Speaking of which, what takeaways for Overhaul do we have here besides the obvious bring a spare of the thing you don’t think you need spares of. Or three.
- DAMN, THAT WAS A GOOD MATCH THOUGH. Honestly, if I had the choice of losing like that to Cobalt, versus the way I did via #setscrewghazi, I’d have picked the former in a hurry. I would have had enough spares to bring Overhaul back online quickly anyway, and it would have made for a much better show and much better test of the bot.
- I’m highly satisfied with the AR500 wedges. So happy. It deflected the hits from Glasgow Kiss with ease, and also seems to have done its job of transferring the energy into the floor. AR500 has become a bit of a crack epidemic in robot fighting recently as more of it is readily sourced along with laser/waterjet services to handle it. It’s a nice alloy, really – heat treated to the high 40s Rockwell C already, and easy to weld with conventional consumables.
- Good deflection is also a curse, because you aren’t in control of where the big beating-stick goes afterwards. I’m more convinced than ever – besides by this hit – that the double angle on the front of Overhaul’s pontoons is an absolute necessity. I designed without them for Clocker for simplicity and to see if I’m just being alarmist, but what the single slope let Glasgow Kiss do is deflect its own way upwards and clean house in the clamp actuator. I will need to think about how to how to retain or improve this design for Overhaul, and to add it to Clocker.
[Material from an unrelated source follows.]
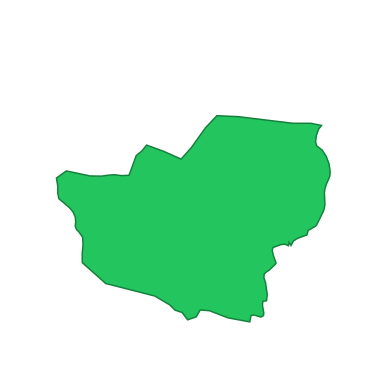 the border of Kars, rotated 30°
{"feature_id": "TUR-3040", "entity_name": "Kars", "entity_type": "Province", "adm_level": 1, "iso_a3": "TUR", "parent_name": "Turkey", "parent_adm1": "", "projection": "orthographic", "projection_center": [43.226, 40.514], "detail": "fine", "context": "isolated", "style": "filled", "palette": "green", "viewbox_px": 384, "rotation_deg": 30, "n_neighbors": 0, "source": "natural_earth", "source_scale": "10m", "svg_char_len": 1362}
<svg xmlns="http://www.w3.org/2000/svg" viewBox="0 0 384 384"><g transform="rotate(30 192 192)"><path d="M270.9,69.6L270.2,74.4L271.5,81.0L274.0,86.9L277.0,89.7L283.7,90.6L290.4,94.0L296.6,99.1L301.5,105.3L303.4,109.3L304.0,113.3L304.4,117.4L305.3,122.1L306.9,126.2L313.5,136.6L314.9,140.5L315.5,143.9L316.4,158.2L316.0,159.9L312.7,165.8L311.8,167.1L313.0,171.7L306.4,179.6L304.3,183.9L304.5,188.8L303.5,188.1L302.8,187.8L302.1,187.7L301.2,187.3L301.7,188.2L301.9,188.8L302.4,190.3L298.7,190.7L295.3,193.1L289.9,199.6L290.6,202.3L293.9,206.0L300.3,211.5L300.3,212.9L300.2,213.3L297.9,221.2L296.6,223.6L295.5,226.9L297.1,230.2L301.4,234.2L308.5,243.3L310.8,248.6L310.9,249.0L308.0,251.2L309.7,254.9L314.7,260.9L315.7,263.3L314.2,265.9L307.1,267.5L304.9,269.6L307.0,275.6L286.1,283.0L266.4,286.1L258.1,290.1L258.1,298.0L252.1,304.9L243.7,301.3L236.4,302.8L229.1,300.9L211.8,300.7L163.1,314.4L132.4,308.1L127.9,300.6L124.0,292.2L120.0,285.9L113.9,283.1L110.7,282.2L108.0,280.0L106.0,275.7L103.4,272.0L98.8,268.7L93.6,266.8L80.1,264.4L76.3,260.1L73.1,254.4L67.6,247.7L72.6,236.6L95.6,229.1L105.7,223.5L110.9,219.4L116.2,215.8L122.9,213.0L129.1,209.0L125.5,188.3L128.1,181.4L129.2,174.1L147.3,170.9L166.1,169.0L169.2,154.1L171.6,129.4L175.4,113.5L194.2,103.7L219.6,92.9L245.1,82.0L260.7,73.0L270.9,69.6Z" fill="#22c55e" stroke="#15803d" stroke-width="1.5"/></g></svg>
- I think it might be time for a scoop, for both Clocker and Overhaul. You know how Overhaul has the short arms that I used against Cobalt? Imagine those becoming vestigial and ending behind a angled steel plow which could nest in between the wedges on their inside slopes, making the front of the bot more contiguous. The remnants of this design can be seen in the forward-angled plate that resides on OH1′s forks.
- It’s more clear than ever that a self-reinforcing geometry trumps material thickness outright. If scaled down directly without changes, Clocker would have 0.75″ thick frame rails, which it clearly doesn’t. It has 0.5″ thick, heavily-machined out side rails with 1/4″ thick cross-bracing plates, and that left the match against Glasgow Kiss needing a single screw extraction and maybe a hit from a good ol’ Engineering Hammer. What this actually means is I spent much of the 6 hour drive back from Harrisburg trying to rationalize that maybe I do need to have Overhaul’s frame remachined again. I’d be able to optimize for the geometry of the side rails. It would shed a lot of weight which can go into other systems I was running out of weight for, and really, based on how deeply Overhaul’s frame rails are pocketed, it’s almost useless to be made from 1.5″ thick stock. But UUUUUUUUGGGGGGGGGGHHHHHHHHHHHH.
- I’m really, really itching to leave the clamp collars behind when it comes to power transmission to the forks. I think when it comes to fork improvements, just adding cross-bracing to Overhaul is enough, and I way more favor the 8-bolts-to-remove-an-arm setup on it right now for serviceability. I can replace a full set of arms and the clamp actuator on Overhaul faster than I could get the damaged forks off Clocker.
I would love the opportunity to test these hypotheses on a 30lb scale again in less than 1 year, especially because I (think) #season3 is still going down this year. Even if I can’t prove my hypotheses in short order, this was all good stuff to know!